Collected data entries
----------------
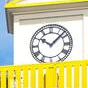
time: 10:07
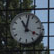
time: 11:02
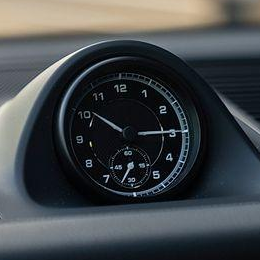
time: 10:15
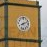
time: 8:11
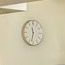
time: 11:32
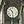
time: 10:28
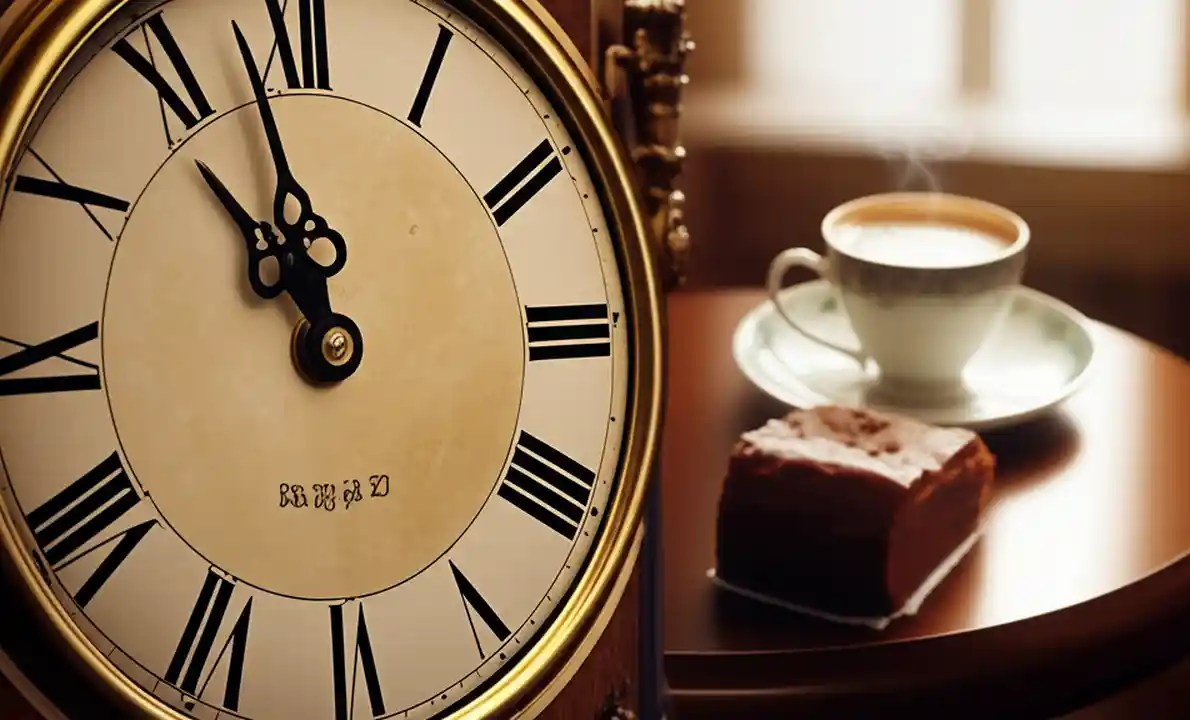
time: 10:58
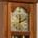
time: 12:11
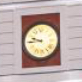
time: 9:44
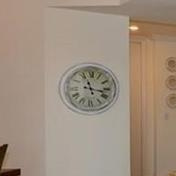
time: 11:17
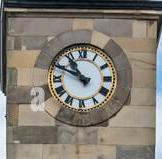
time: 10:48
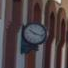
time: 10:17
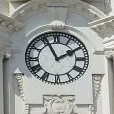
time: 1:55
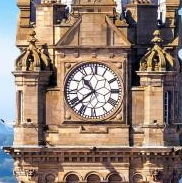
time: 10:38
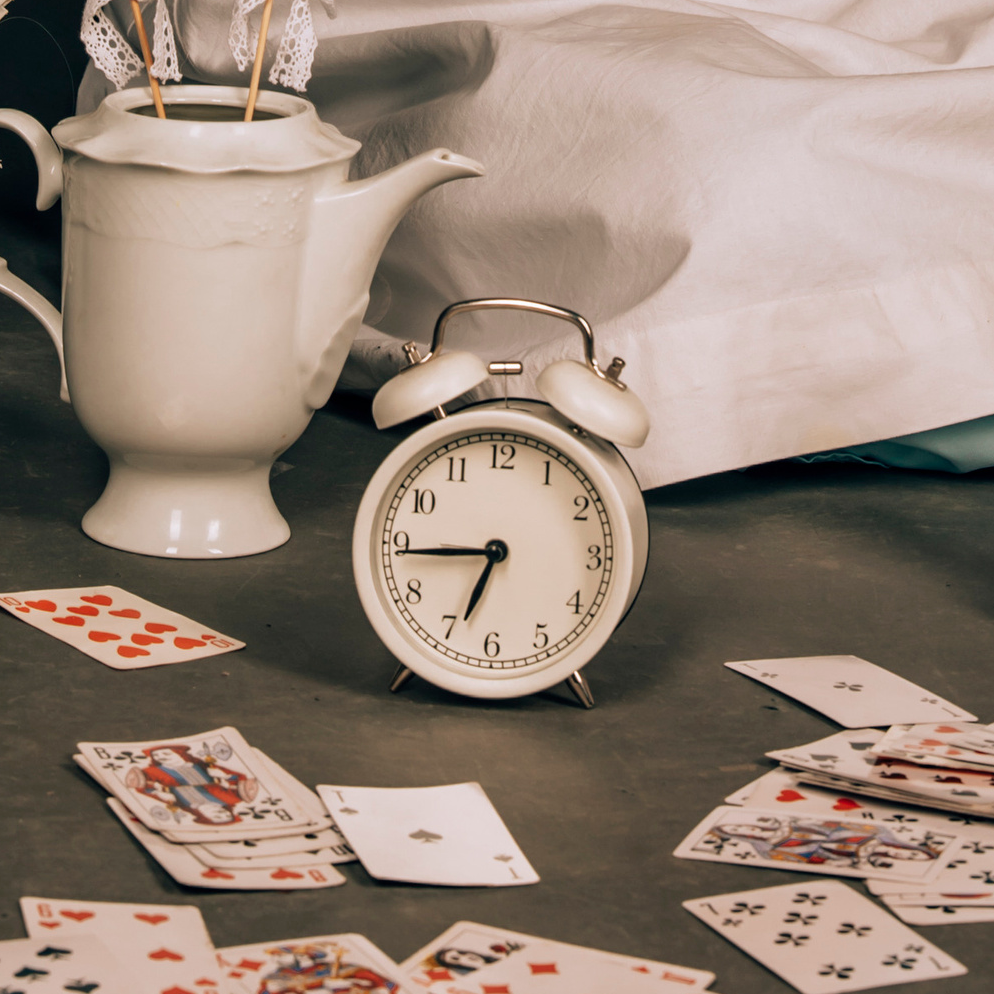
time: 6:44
----------------
(Stated task) Lay out the time lines from all the records above as a numbered list, leaving out blank lines and omitting the pictures.

(Expected output)
1. time: 10:07
2. time: 11:02
3. time: 10:15
4. time: 8:11
5. time: 11:32
6. time: 10:28
7. time: 10:58
8. time: 12:11
9. time: 9:44
10. time: 11:17
11. time: 10:48
12. time: 10:17
13. time: 1:55
14. time: 10:38
15. time: 6:44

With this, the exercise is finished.